The analysis was performed on a Shimadzu HPLC system (Shimadzu Corporation, Kyoto, Japan) consisting of a quaternary pump, an autosampler, a photodiode array detector, and a column temperature controller. The data analysis was performed using the Shimadzu “LC Lab-Solution” software (Shimadzu Corporation). The samples were separated on an Agilent Zorbax Eclipse SB-C18 column (150 × 4.6 mm, 5 μm). The mobile phase consisted of acetonitrile (A) and water containing 0.1% formic acid (B), which was run with the gradient as follows: 0 min, 90% B; 10 min, 85% B; 11 min, 75% B; 25 min, 75% B; 26 min, 90% B; 40 min, 90% B. The flow rate was 0.8 mL/min and peaks were detected at 327 nm. The column temperature was set at 30 °C. The same elution conditions were used for the LC/MS experiments.

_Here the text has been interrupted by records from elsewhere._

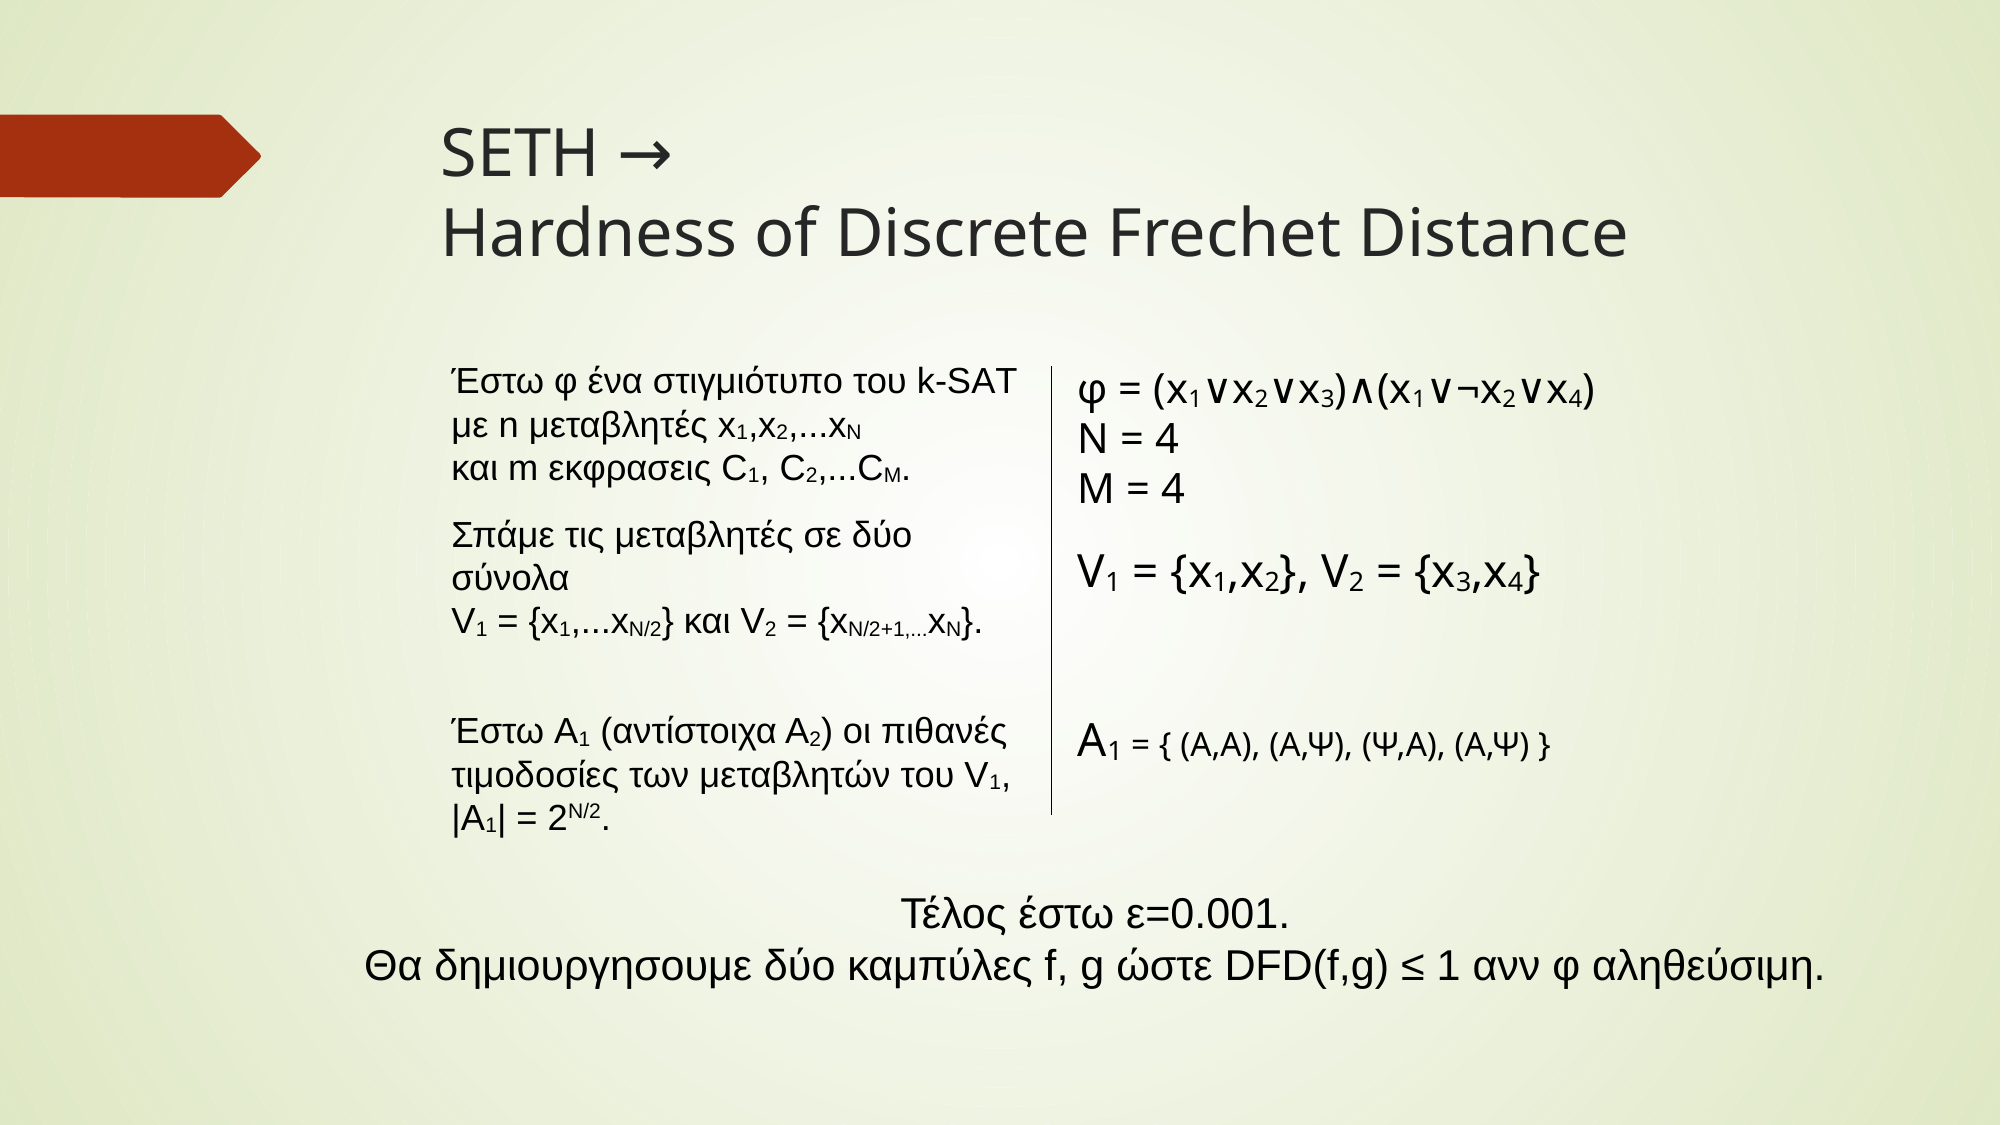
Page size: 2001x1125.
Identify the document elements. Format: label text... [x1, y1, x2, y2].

text_box Τέλος έστω ε=0.001. Θα δημιουργησουμε δύο καμπύλες f, g ώστε DFD(f,g) ≤ 1 ανν φ αληθεύσιμη. [318, 885, 1873, 1004]
list Έστω φ ένα στιγμιότυπο του k-SAΤ με n μεταβλητές x1,x2,...xN και m εκφρασεις C1, C2,...CM. Σπάμε τις μεταβλητές σε δύο σύνολα V1 = {x1,...xN/2} και V2 = {xN/2+1,...xN}. Έστω A1 (αντίστοιχα Α2) οι πιθανές τιμοδοσίες των μεταβλητών του V1, |A1| = 2N/2. [436, 350, 1052, 885]
list φ = (x1∨x2∨x3)∧(x1∨¬x2∨x4) N = 4 M = 4 V1 = {x1,x2}, V2 = {x3,x4} A1 = { (Α,Α), (Α,Ψ), (Ψ,Α), (Α,Ψ) } [1062, 354, 1678, 885]
title SETH → Hardness of Discrete Frechet Distance [425, 102, 1888, 313]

3.4. HPLC-DAD-ESI-MS/MS Analysis

For ESI-MS/MS analysis, an MSD Trap XCT Plus Mass spectrometer (Agilent Technologies, Santa Clara, CA, USA) was connected to the Agilent 1100 Series liquid chromatograph system, equipped with a binary pump, an auto sampler, a photo-diode array detector and a column temperature controller via an electrospray ionization (ESI) interface. Agilent 6300 Series Ion Trap LC/MS System 6.1 SR1 software (Angilent Technologies) was used for data control and management. Samples were analyzed in the negative ion mode with a tune method set as follows: nebulizer gas pressure of 40.00 psi; dry gas flow rate of 11.00 L/min; electrospray voltage of the ion source of 3500 V; capillary temperature of 350 °C; capillary exit of 121.0 V; skimmer of 40.0 V; compound stability of 50%; trap drive level of 100%; target mass of m/z 400; scan range of m/z 100–800; AutoMS (4) operation mode; collision energy of 1 V; SmartFrag start ampl of 30%, SmartFrag end ampl of 200%. As required, more sensitive targeted MSn experiments were also used to seek compounds with a particular molecular ion that might otherwise have been overlooked, e.g., m/z 353 to seek mono-acyl caffeoylquinic acids (CQAs), m/z 515 to seek di-acyl caffeoylquinic acids (DiCQAs).

4. Conclusions

In the present study, we report how three major factors (temperature, solvent, and light irradiation) affect the stability of CQAs according to practical circumstances. A sensitive and rapid LC-MS assay was established for the analysis of degradation products of CQAs. From this experiment we have identified 30 different kinds of degradation products, and therefore provided useful clues for production and quality control. The results showed that all CQAs decompose easily under the dual factor influence of light and temperature. The chemical structures of degradation products were characterized by LC-MS, and suggested that isomerization, methylation, and hydrolysis were three possible degradation pathways. Our study will provide meaningful data for the ordinary storage conditions of CQA standard substances and samples.